Laurel Jennings works as a Marine Habitat Resource Specialist with the NOAA Restoration Center, which is housed within the Office of Habitat Conservation. Laurel first started at NOAA in 2005 as a NOAA Corps officer. She began working with the NOAA Restoration Center in 2007. After resigning her NOAA Corps commission in 2011, she has continued her work with the Restoration Center both as a contractor and as of earlier this year, as a federal employee. Laurel is currently based out of the Restoration Center’s office in Seattle, Washington.
Describe a project related to habitat that you’re currently working on or that you enjoyed.
Boom! Who doesn’t like to see things get blown up? I am involved in the demolition of two Washington dams, and although I am not directly involved with the explosions, I am really excited to watch the work take place. The removal of the Pilchuck and Middle Fork Nooksack River dams are great moments for Washington fish, as they will regain access to miles of pristine water and surrounding habitat that was previously blocked by these dams.
What habitat work has been especially successful or inspiring to you?
Working with the young people of GulfCorps has been a joy and inspiration to me. I can’t believe how motivated, talented, and determined they are to make their Gulf of Mexico coastal habitats better after the Deepwater Horizon oil spill. They put blood, sweat, and tears into their labor—and the results are amazing. Who doesn’t smile when they see and work alongside young adults who are realizing their love of natural resource management and environmental stewardship, while at the same time advancing their careers? It is truly amazing to be a part of this work! I feel honored to contribute to the next generation of habitat restoration scientists.
Describe a time when you were surprised by fish and/or habitat.
I had the great privilege of working in coastal Alaska during my NOAA Corps years.
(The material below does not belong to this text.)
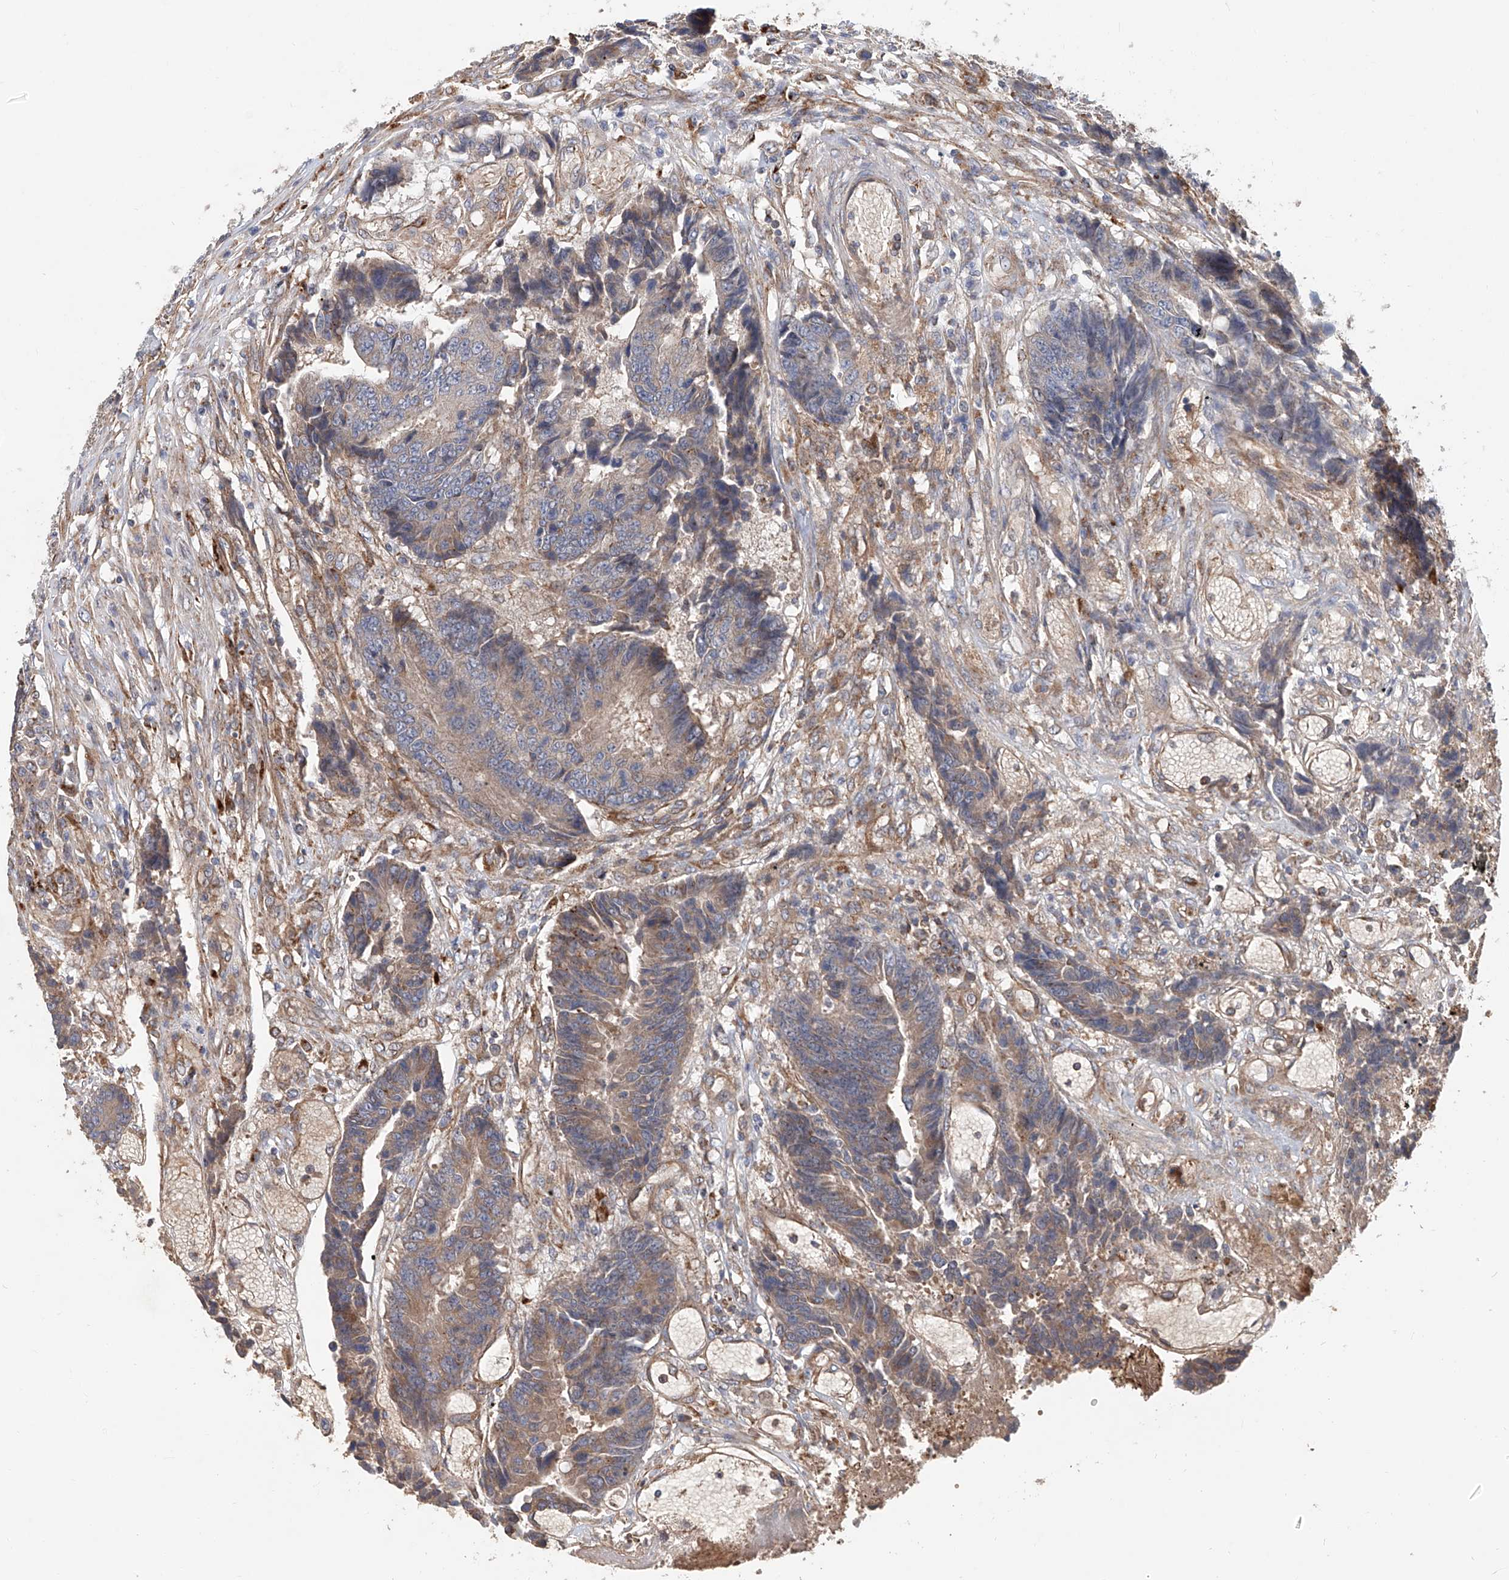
{"staining": {"intensity": "weak", "quantity": "25%-75%", "location": "cytoplasmic/membranous"}, "tissue": "colorectal cancer", "cell_type": "Tumor cells", "image_type": "cancer", "snomed": [{"axis": "morphology", "description": "Adenocarcinoma, NOS"}, {"axis": "topography", "description": "Rectum"}], "caption": "Adenocarcinoma (colorectal) stained for a protein reveals weak cytoplasmic/membranous positivity in tumor cells. The staining is performed using DAB brown chromogen to label protein expression. The nuclei are counter-stained blue using hematoxylin.", "gene": "HGSNAT", "patient": {"sex": "male", "age": 84}}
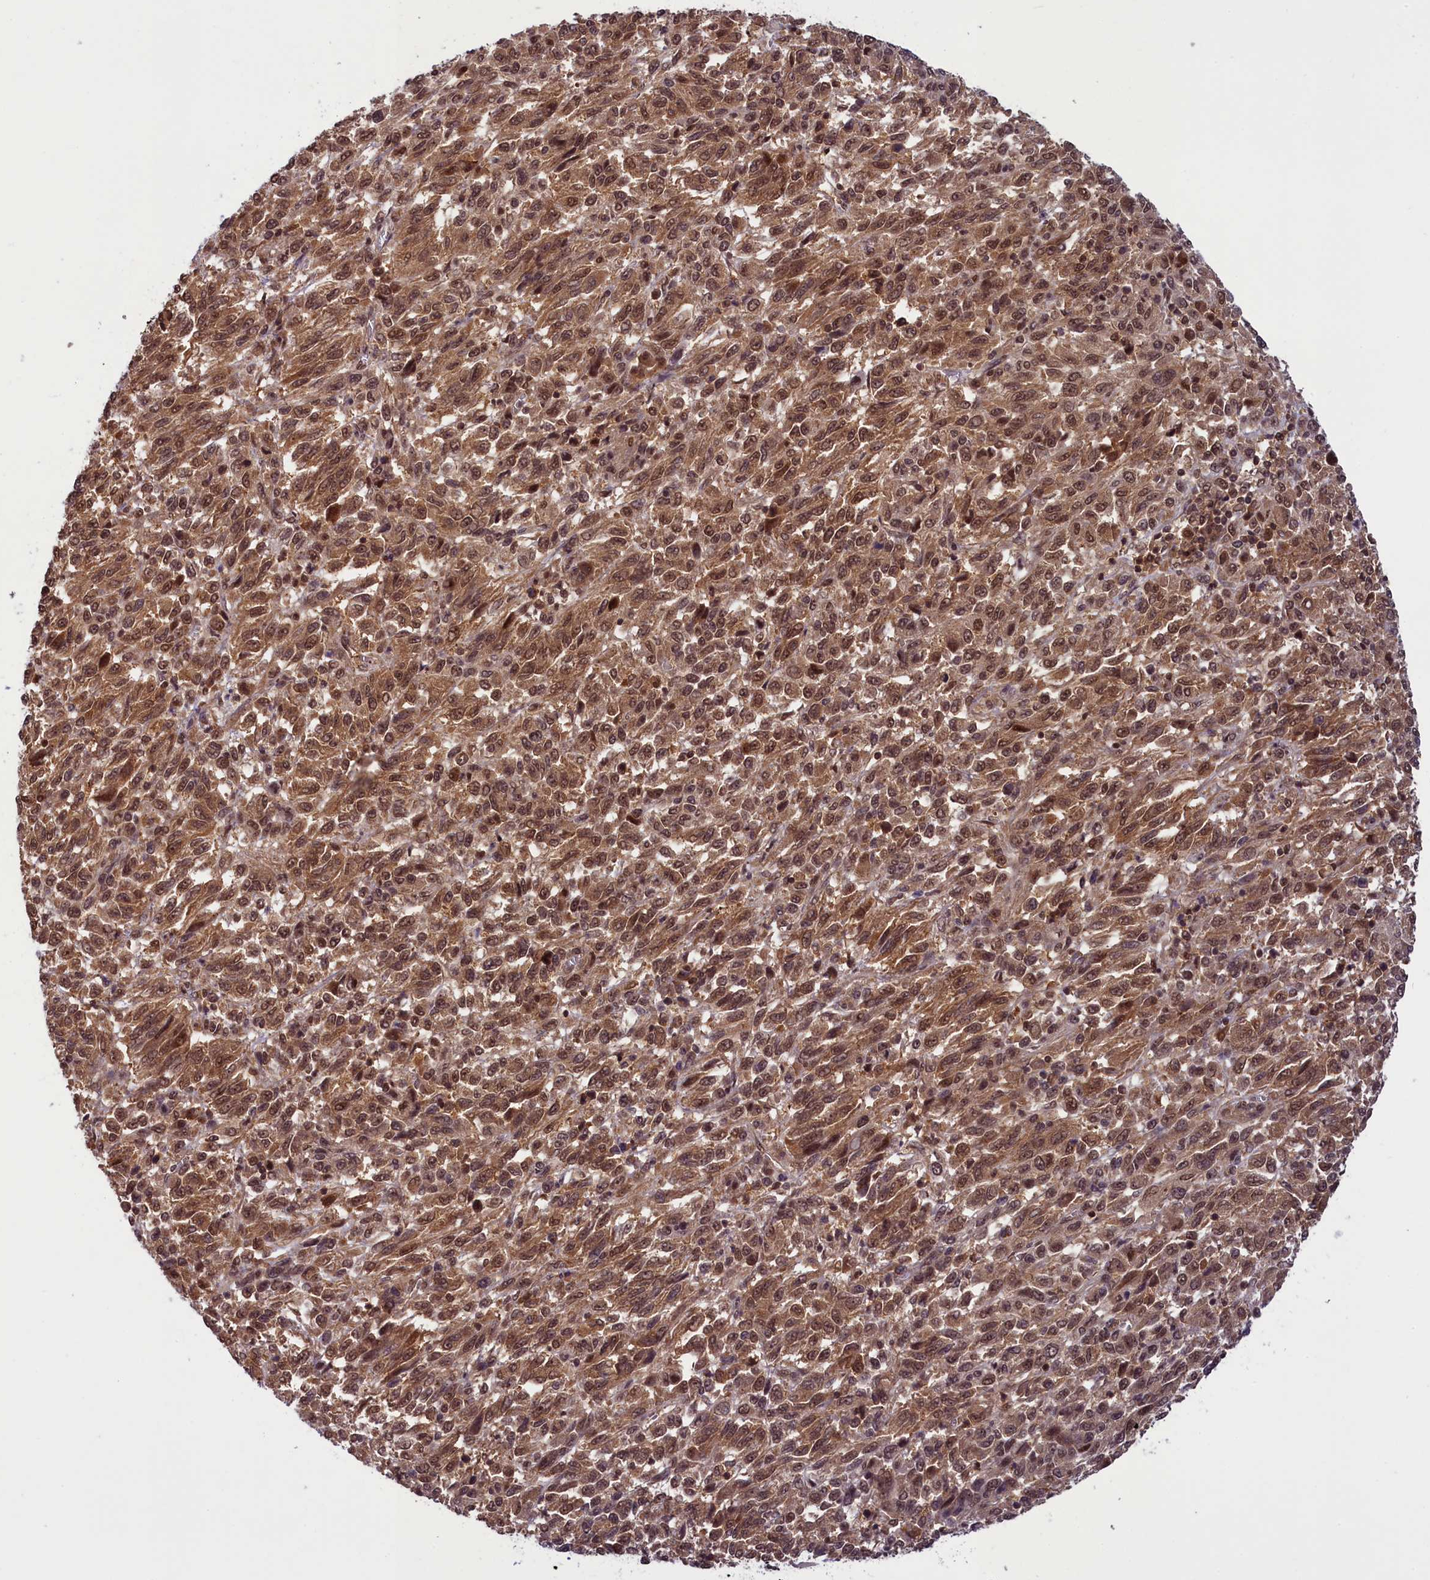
{"staining": {"intensity": "moderate", "quantity": ">75%", "location": "cytoplasmic/membranous,nuclear"}, "tissue": "melanoma", "cell_type": "Tumor cells", "image_type": "cancer", "snomed": [{"axis": "morphology", "description": "Malignant melanoma, Metastatic site"}, {"axis": "topography", "description": "Lung"}], "caption": "Immunohistochemical staining of malignant melanoma (metastatic site) displays moderate cytoplasmic/membranous and nuclear protein staining in about >75% of tumor cells.", "gene": "SLC7A6OS", "patient": {"sex": "male", "age": 64}}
I served on the NOAA Ship RAINIER, a hydrographic survey vessel, for 2 years, and I got to see Alaska in ways most don’t get to. One of my favorite memories was when we surveyed the coast of Kodiak Island and many of the small surrounding islands. During one of those survey days, I was lucky enough to see a mother kodiak brown bear and two cubs walking the beach looking for food. I was awed to see bears in the wild (and happy to be a safe distance away on a survey launch) and felt honored to be a part of their world. It was a great reminder to me that beach habitat isn’t just beautiful, it’s also a dynamic ecosystem that provides habitat for numerous species of plants and animals—even the occasional foraging bear or two!
What person has expanded your understanding or connection to habitat?
My amazing Restoration Center colleagues, our Pacific Region leadership team, the dedicated professionals working in Washington, and the Pacific Northwest tribal community.
Living near a rainforest is an amazing experience. The largest temperate rainforest in the world is on the West Coast of North America, and Washington’s Olympic National Park is a place I go to with my family and friends to focus and connect. I love the moist cool air, the fantastically tall trees, the cold fast flowing rivers, and the quiet. I know that the various indigenous peoples of this region identify with the rivers and forests located here. Now that I live here and am raising my own family, I have that same sense of belonging and feeling rooted to a place. I have learned and will continue to learn about the tribes who manage these rainforest fisheries and habitats so successfully. I seek to understand more.